(STUDY MATERIAL)

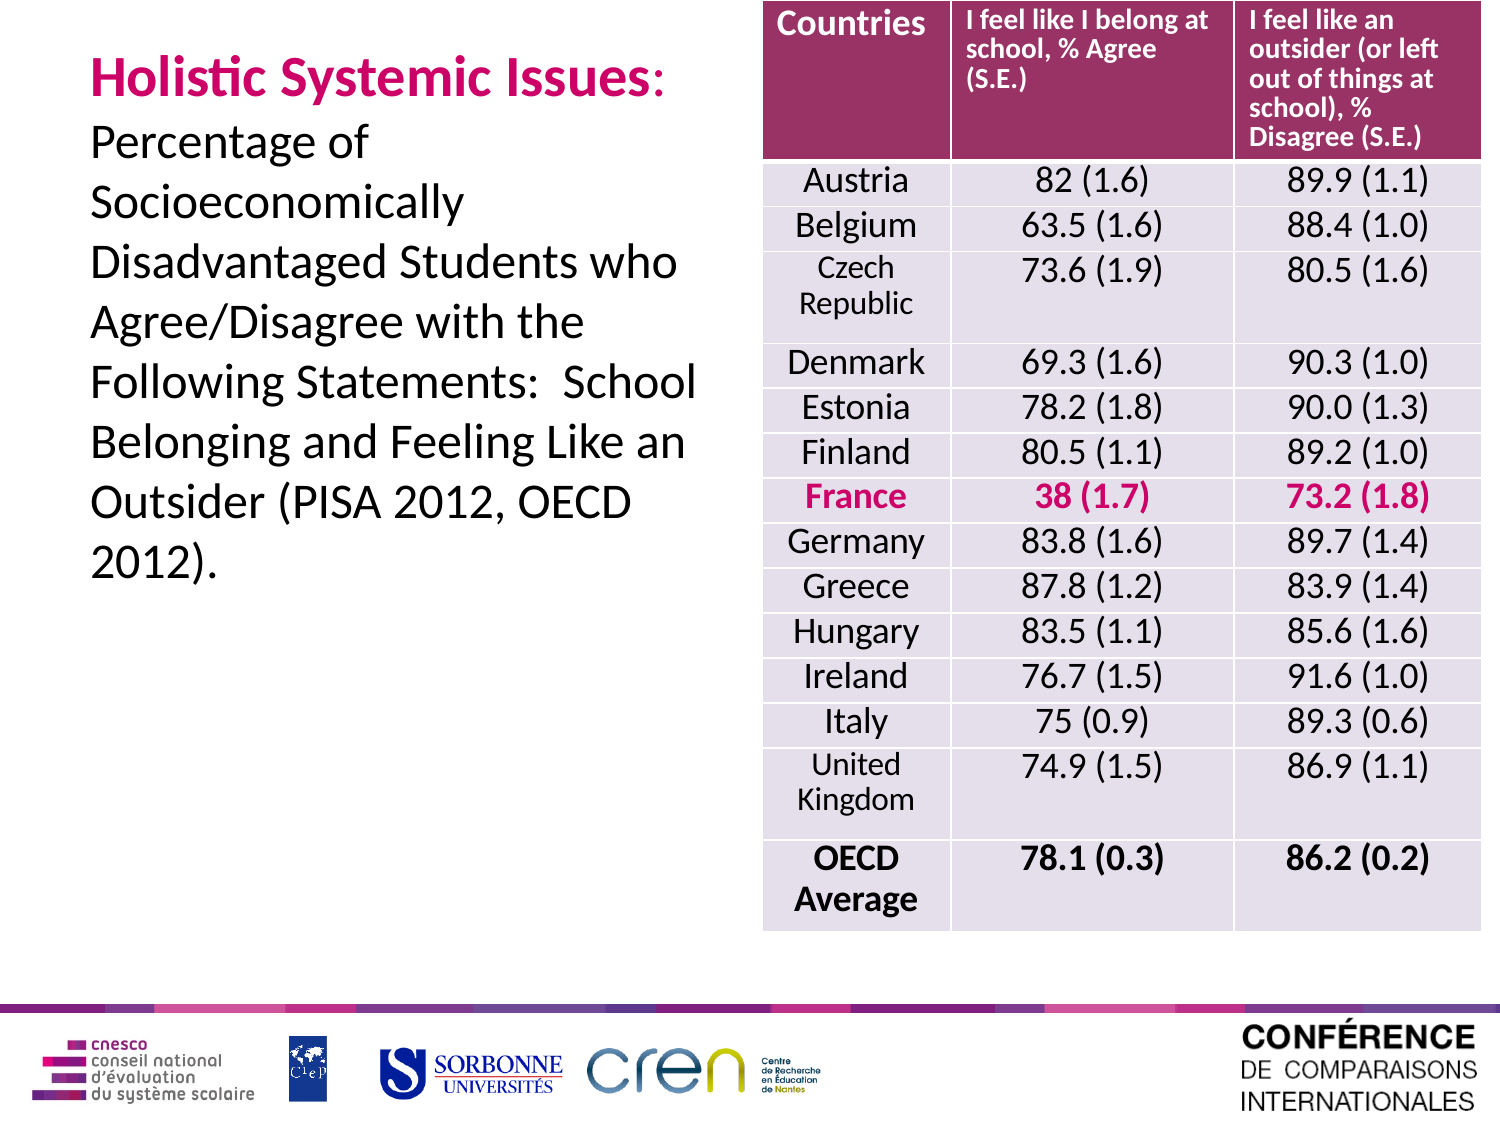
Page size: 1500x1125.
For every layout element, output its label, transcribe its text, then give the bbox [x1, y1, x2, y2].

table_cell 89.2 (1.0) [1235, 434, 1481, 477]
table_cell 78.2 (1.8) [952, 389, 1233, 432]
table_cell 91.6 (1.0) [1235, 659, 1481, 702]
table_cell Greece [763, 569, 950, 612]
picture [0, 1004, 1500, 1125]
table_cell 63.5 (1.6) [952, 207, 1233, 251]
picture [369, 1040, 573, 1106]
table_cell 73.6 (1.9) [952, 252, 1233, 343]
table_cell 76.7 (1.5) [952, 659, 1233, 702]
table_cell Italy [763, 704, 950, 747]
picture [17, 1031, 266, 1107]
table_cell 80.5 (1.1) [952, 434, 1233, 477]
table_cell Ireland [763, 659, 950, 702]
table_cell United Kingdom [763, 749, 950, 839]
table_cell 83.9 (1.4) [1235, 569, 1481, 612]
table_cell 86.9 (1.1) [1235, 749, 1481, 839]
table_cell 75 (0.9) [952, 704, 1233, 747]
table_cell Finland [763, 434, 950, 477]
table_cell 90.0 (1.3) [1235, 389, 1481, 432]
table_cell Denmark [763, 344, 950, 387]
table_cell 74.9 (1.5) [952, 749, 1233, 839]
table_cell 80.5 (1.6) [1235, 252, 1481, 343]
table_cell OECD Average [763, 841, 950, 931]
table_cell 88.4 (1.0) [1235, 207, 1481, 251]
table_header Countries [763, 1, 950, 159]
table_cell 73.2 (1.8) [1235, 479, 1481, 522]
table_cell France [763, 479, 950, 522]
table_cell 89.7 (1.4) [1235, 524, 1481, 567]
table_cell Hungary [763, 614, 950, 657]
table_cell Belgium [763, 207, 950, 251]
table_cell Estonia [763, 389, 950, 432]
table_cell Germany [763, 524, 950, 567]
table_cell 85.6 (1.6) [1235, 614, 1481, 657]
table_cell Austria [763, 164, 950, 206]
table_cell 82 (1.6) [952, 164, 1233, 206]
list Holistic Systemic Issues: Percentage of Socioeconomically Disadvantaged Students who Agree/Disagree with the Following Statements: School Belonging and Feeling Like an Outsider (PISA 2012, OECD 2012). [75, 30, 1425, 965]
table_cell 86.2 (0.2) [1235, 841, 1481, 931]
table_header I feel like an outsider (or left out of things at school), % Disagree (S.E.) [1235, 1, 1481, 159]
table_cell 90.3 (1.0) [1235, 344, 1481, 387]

(End STUDY MATERIAL)

### TASK OBJECTIVE
Although the records contain pictures, only the text should be copied, exactly as it stands.

### OUTPUT
Page size: 1500x1125.
For every layout element, output its label, transcribe its text, then give the bbox [x1, y1, x2, y2].

table_cell 89.2 (1.0) [1235, 434, 1481, 477]
table_cell 78.2 (1.8) [952, 389, 1233, 432]
table_cell 91.6 (1.0) [1235, 659, 1481, 702]
table_cell Greece [763, 569, 950, 612]
picture [0, 1004, 1500, 1125]
table_cell 63.5 (1.6) [952, 207, 1233, 251]
picture [369, 1040, 573, 1106]
table_cell 73.6 (1.9) [952, 252, 1233, 343]
table_cell 76.7 (1.5) [952, 659, 1233, 702]
table_cell Italy [763, 704, 950, 747]
picture [17, 1031, 266, 1107]
table_cell 80.5 (1.1) [952, 434, 1233, 477]
table_cell Ireland [763, 659, 950, 702]
table_cell United Kingdom [763, 749, 950, 839]
table_cell 83.9 (1.4) [1235, 569, 1481, 612]
table_cell 86.9 (1.1) [1235, 749, 1481, 839]
table_cell 75 (0.9) [952, 704, 1233, 747]
table_cell Finland [763, 434, 950, 477]
table_cell 90.0 (1.3) [1235, 389, 1481, 432]
table_cell Denmark [763, 344, 950, 387]
table_cell 74.9 (1.5) [952, 749, 1233, 839]
table_cell 80.5 (1.6) [1235, 252, 1481, 343]
table_cell OECD Average [763, 841, 950, 931]
table_cell 88.4 (1.0) [1235, 207, 1481, 251]
table_header Countries [763, 1, 950, 159]
table_cell 73.2 (1.8) [1235, 479, 1481, 522]
table_cell France [763, 479, 950, 522]
table_cell 89.7 (1.4) [1235, 524, 1481, 567]
table_cell Hungary [763, 614, 950, 657]
table_cell Belgium [763, 207, 950, 251]
table_cell Estonia [763, 389, 950, 432]
table_cell Germany [763, 524, 950, 567]
table_cell 85.6 (1.6) [1235, 614, 1481, 657]
table_cell Austria [763, 164, 950, 206]
table_cell 82 (1.6) [952, 164, 1233, 206]
list Holistic Systemic Issues: Percentage of Socioeconomically Disadvantaged Students who Agree/Disagree with the Following Statements: School Belonging and Feeling Like an Outsider (PISA 2012, OECD 2012). [75, 30, 1425, 965]
table_cell 86.2 (0.2) [1235, 841, 1481, 931]
table_header I feel like an outsider (or left out of things at school), % Disagree (S.E.) [1235, 1, 1481, 159]
table_cell 90.3 (1.0) [1235, 344, 1481, 387]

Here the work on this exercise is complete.